• _WHAT YOU SHOULD DO_: When the string "quảng" occurs in a line of the records, show that line.

BEGIN DATA EXTRACT

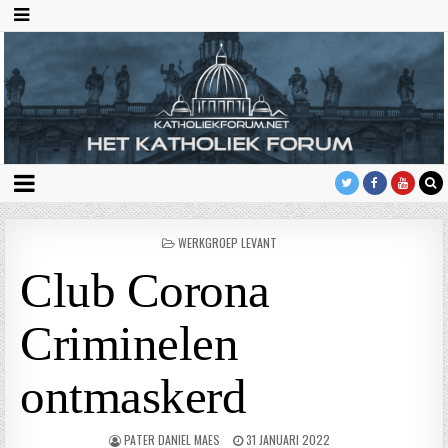
GEPLAATST
WERKGROEP LEVANT
IN
Club Corona
Criminelen
ontmaskerd
PATER DANIEL MAES
31 JANUARI 2022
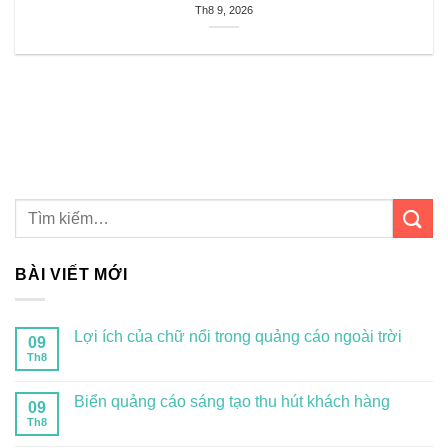
Th8 9, 2026
BÀI VIẾT MỚI
Lợi ích của chữ nổi trong quảng cáo ngoài trời
09
Th8
Biển quảng cáo sáng tạo thu hút khách hàng
09
Th8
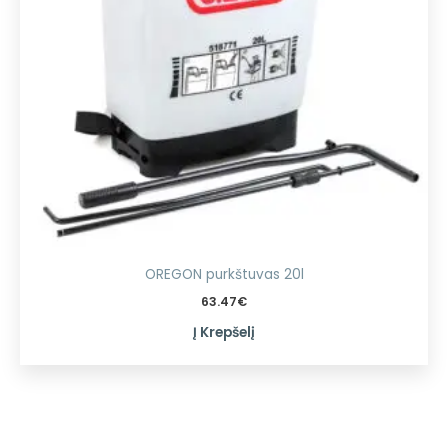
OREGON purkštuvas 20l
63.47
€
Į Krepšelį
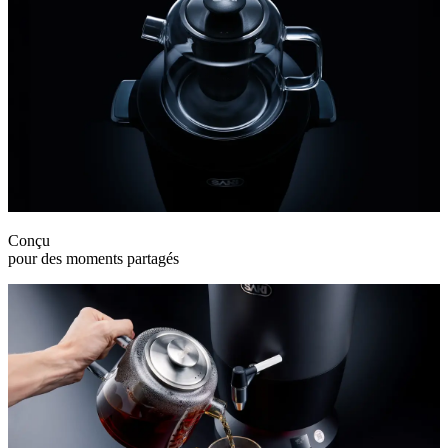
Conçu
pour des moments partagés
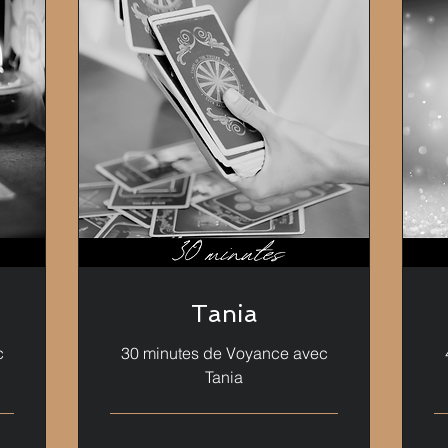
Tania
c
30 minutes de Voyance avec
Tania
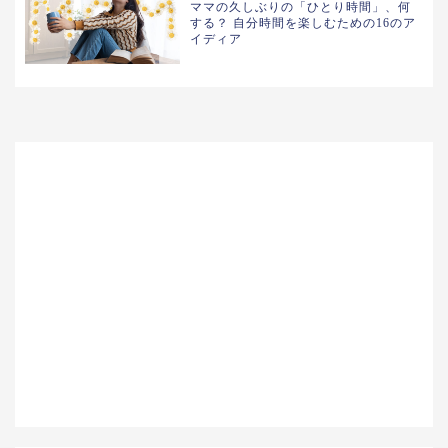
ママの久しぶりの「ひとり時間」、何
する？ 自分時間を楽しむための16のア
イディア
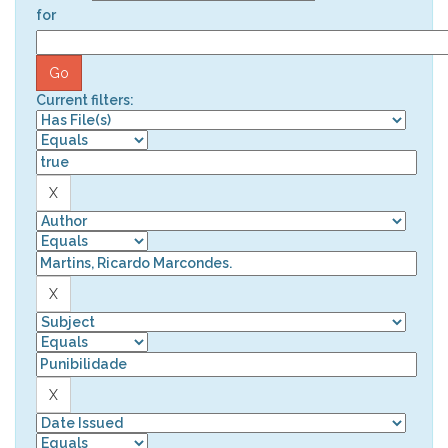
for
Current filters:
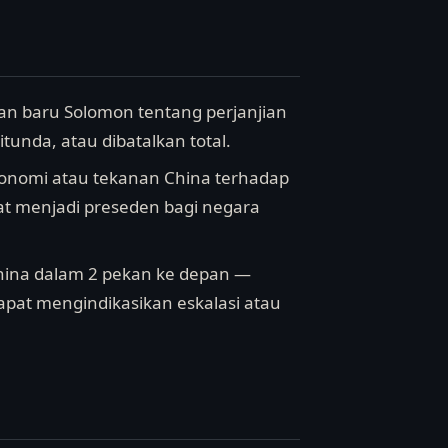
an baru Solomon tentang perjanjian
unda, atau dibatalkan total.
ekonomi atau tekanan China terhadap
pat menjadi preseden bagi negara
China dalam 2 pekan ke depan —
apat mengindikasikan eskalasi atau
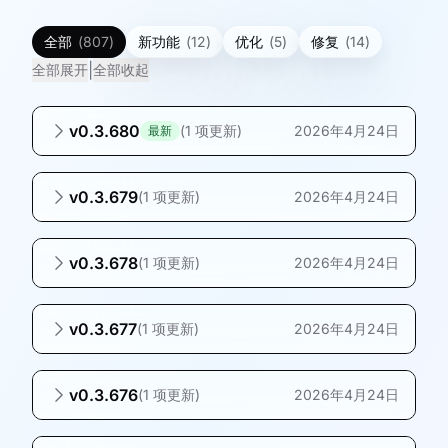
全部
(
807
)
新功能
(
12
)
优化
(
5
)
修复
(
14
)
|
全部展开
全部收起
v0.3.680
(
1 项更新
)
2026年4月24日
最新
v0.3.679
(
1 项更新
)
2026年4月24日
v0.3.678
(
1 项更新
)
2026年4月24日
v0.3.677
(
1 项更新
)
2026年4月24日
v0.3.676
(
1 项更新
)
2026年4月24日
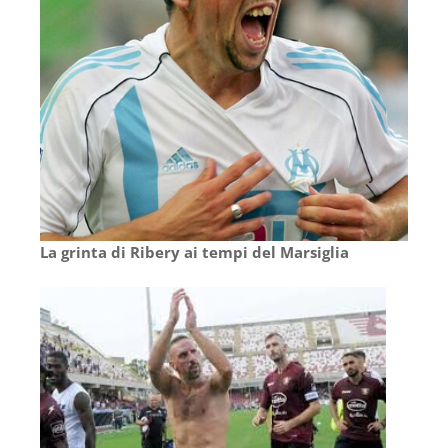
La grinta di Ribery ai tempi del Marsiglia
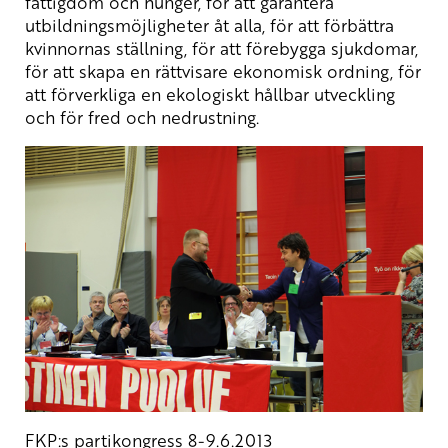
fattigdom och hunger, för att garantera
utbildningsmöjligheter åt alla, för att förbättra
kvinnornas ställning, för att förebygga sjukdomar,
för att skapa en rättvisare ekonomisk ordning, för
att förverkliga en ekologiskt hållbar utveckling
och för fred och nedrustning.
FKP:s partikongress 8-9.6.2013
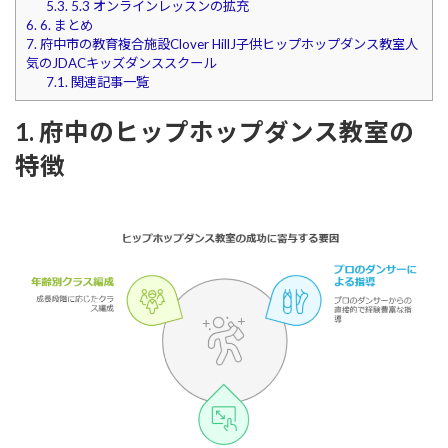
5.3.
5.3 オンラインレッスンの拡充
6.
6. まとめ
7.
府中市の教育複合施設Clover HillJ子供ヒップホップダンス教室人
気のJDACキッズダンススクール
7.1.
関連記事一覧
1. 府中のヒップホップダンス教室の
特徴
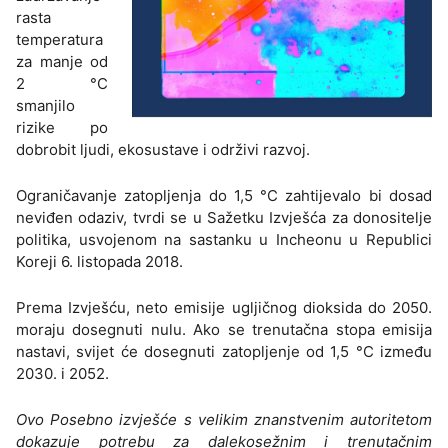
rasta
temperatura
za manje od
2 °C
smanjilo
rizike po
dobrobit ljudi, ekosustave i održivi razvoj.
Ograničavanje zatopljenja do 1,5 °C zahtijevalo bi dosad
neviđen odaziv, tvrdi se u Sažetku Izvješća za donositelje
politika, usvojenom na sastanku u Incheonu u Republici
Koreji 6. listopada 2018.
Prema Izvješću, neto emisije ugljičnog dioksida do 2050.
moraju dosegnuti nulu. Ako se trenutačna stopa emisija
nastavi, svijet će dosegnuti zatopljenje od 1,5 °C između
2030. i 2052.
Ovo Posebno izvješće s velikim znanstvenim autoritetom
dokazuje potrebu za dalekosežnim i trenutačnim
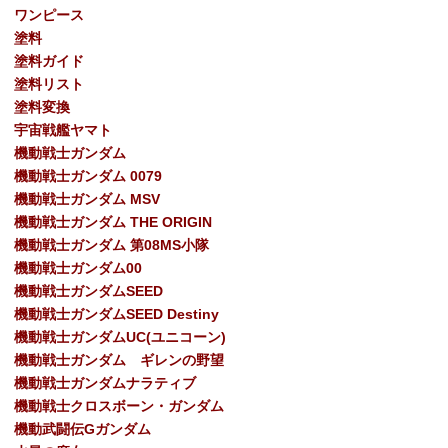
ワンピース
塗料
塗料ガイド
塗料リスト
塗料変換
宇宙戦艦ヤマト
機動戦士ガンダム
機動戦士ガンダム 0079
機動戦士ガンダム MSV
機動戦士ガンダム THE ORIGIN
機動戦士ガンダム 第08MS小隊
機動戦士ガンダム00
機動戦士ガンダムSEED
機動戦士ガンダムSEED Destiny
機動戦士ガンダムUC(ユニコーン)
機動戦士ガンダム ギレンの野望
機動戦士ガンダムナラティブ
機動戦士クロスボーン・ガンダム
機動武闘伝Gガンダム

END DATA EXTRACT

• _REPLY TO THE TASK_:
Lợi ích của chữ nổi trong quảng cáo ngoài trời
Biển quảng cáo sáng tạo thu hút khách hàng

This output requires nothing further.